Outside of the PC it's irrelevant (ignoring WinCE embedded stuff which is more of an anomaly than anything else) and the narrative for the past few years has been that the desktop is dead/dying. Which is obviously bollocks but it's certainly true that mobile has been the growth area for the last few years and MS have spectacularly failed to do anything at all in that market.

So they're left with a woefully outdated* desktop OS and their choice is: play it safe and give that creaky old OS another new coat of paint or play it risky, try to shoehorn that OS onto mobile and hope for some penetration (YJ).

And they've kinda opted for... both. Which leaves them with a technically quite good but massively unpopular mobile OS and a technically dead but massively popular (though not hugely profitable) desktop OS. They can't afford to do an actual new Windows for a market no one is sure matters any more but they can't withdraw from a market they have like 90% share of. So... we get Windows 10, while they figure out what the fuck to do and/or hope that people suddenly start liking Windows on mobile.
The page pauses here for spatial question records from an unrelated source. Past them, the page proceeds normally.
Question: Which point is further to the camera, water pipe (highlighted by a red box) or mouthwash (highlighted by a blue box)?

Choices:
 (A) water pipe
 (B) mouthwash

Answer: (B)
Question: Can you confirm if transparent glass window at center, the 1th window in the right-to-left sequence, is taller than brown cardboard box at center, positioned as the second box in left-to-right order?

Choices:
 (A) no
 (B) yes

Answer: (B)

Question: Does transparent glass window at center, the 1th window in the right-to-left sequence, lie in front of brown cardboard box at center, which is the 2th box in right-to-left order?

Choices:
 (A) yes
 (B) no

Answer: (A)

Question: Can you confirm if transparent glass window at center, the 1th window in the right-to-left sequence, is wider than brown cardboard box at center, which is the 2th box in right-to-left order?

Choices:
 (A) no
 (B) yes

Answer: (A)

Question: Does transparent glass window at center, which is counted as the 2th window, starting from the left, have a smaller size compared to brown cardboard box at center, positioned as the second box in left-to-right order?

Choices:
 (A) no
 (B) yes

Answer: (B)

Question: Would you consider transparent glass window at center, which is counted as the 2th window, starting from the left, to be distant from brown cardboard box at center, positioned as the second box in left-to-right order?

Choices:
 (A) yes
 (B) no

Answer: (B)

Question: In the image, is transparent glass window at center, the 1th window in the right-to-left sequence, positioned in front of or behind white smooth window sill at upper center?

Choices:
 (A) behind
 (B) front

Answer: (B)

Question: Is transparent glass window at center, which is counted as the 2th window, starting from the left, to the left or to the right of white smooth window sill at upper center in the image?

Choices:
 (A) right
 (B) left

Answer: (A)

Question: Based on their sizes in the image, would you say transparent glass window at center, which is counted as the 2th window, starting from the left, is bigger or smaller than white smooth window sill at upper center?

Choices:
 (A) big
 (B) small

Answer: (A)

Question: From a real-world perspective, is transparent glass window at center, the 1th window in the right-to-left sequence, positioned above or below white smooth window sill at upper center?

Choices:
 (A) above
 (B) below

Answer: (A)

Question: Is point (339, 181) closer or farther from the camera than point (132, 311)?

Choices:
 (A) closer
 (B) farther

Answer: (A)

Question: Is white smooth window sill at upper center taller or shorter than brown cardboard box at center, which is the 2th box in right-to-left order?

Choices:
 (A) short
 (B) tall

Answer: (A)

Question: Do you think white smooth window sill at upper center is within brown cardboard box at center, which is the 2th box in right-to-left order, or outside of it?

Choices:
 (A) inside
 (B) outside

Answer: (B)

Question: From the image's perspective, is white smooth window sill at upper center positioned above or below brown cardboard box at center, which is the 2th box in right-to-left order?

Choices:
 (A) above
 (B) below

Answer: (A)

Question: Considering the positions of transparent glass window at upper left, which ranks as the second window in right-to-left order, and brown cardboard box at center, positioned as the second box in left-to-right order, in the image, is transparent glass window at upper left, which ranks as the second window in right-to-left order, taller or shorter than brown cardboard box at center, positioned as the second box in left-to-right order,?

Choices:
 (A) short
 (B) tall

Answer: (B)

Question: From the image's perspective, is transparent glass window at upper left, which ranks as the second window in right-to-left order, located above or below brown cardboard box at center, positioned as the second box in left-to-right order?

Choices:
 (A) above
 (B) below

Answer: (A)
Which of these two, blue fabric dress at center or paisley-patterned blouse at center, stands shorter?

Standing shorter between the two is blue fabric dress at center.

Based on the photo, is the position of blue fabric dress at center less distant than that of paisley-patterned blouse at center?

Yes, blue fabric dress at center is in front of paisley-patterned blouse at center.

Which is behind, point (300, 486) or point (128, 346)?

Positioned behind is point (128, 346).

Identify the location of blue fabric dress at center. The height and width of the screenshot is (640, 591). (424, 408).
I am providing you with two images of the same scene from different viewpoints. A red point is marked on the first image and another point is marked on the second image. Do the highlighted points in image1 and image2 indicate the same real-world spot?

And with the diminishing significance of the OS on the platform they still control (largely due to the rise of web-apps but the diversification of computing in general has played a big part too) they're slowly bleeding out in that market too as users opt for Macs, Chromebooks or just an Android/iOS tablet instead of a laptop.

It'll take a long long time for MS to lose their dominance on PC, obviously, but without new tech or genuine new features (so not Cortana) even fanboys are going to struggle to find reasons to stay after a while.

* Basically the NT4 kernel; weird, semi-64bit support (and mostly 32bit userland); outdated, feature-poor filesystem (which is poor on SSDs) - no snapshotting, no decent built-in (and trusted) encrytion, no decent (i.e. 'free') compression, no (real) on the fly-resizing, no pooling/cloning/subvolumes etc. etc.; Poor security model (even aside from NSA-backdoor concerns (which business in particular is increasingly concerned about)); No real sandboxing (nothing like chroots or BSD jails); terrible containerisation support; shitty VM tech and no in-kernel hypervisor.
From: Peter (BOUGHTONP) 3 Aug 2015 00:25
To: graphitone 48 of 110
You're curious.

Which two fingers and how?

From: graphitone 3 Aug 2015 07:48
To: Peter (BOUGHTONP) 49 of 110
I suspect 90% of people would be similar, but it'd be index and middle finger wrapped around the handle, coming back into one's palm with the thumb placed on top to steady things.
From: Queeg 500 (JESUSONEEZ) 3 Aug 2015 11:34
To: Peter (BOUGHTONP) 50 of 110
When I say 'attempted', what I actually mean is that I got home from work, turned my machine on expecting it to notify me to install. It didn't, so I didn't.

I'm happy to wait for the notification rather than faff about with an ISO or USB install.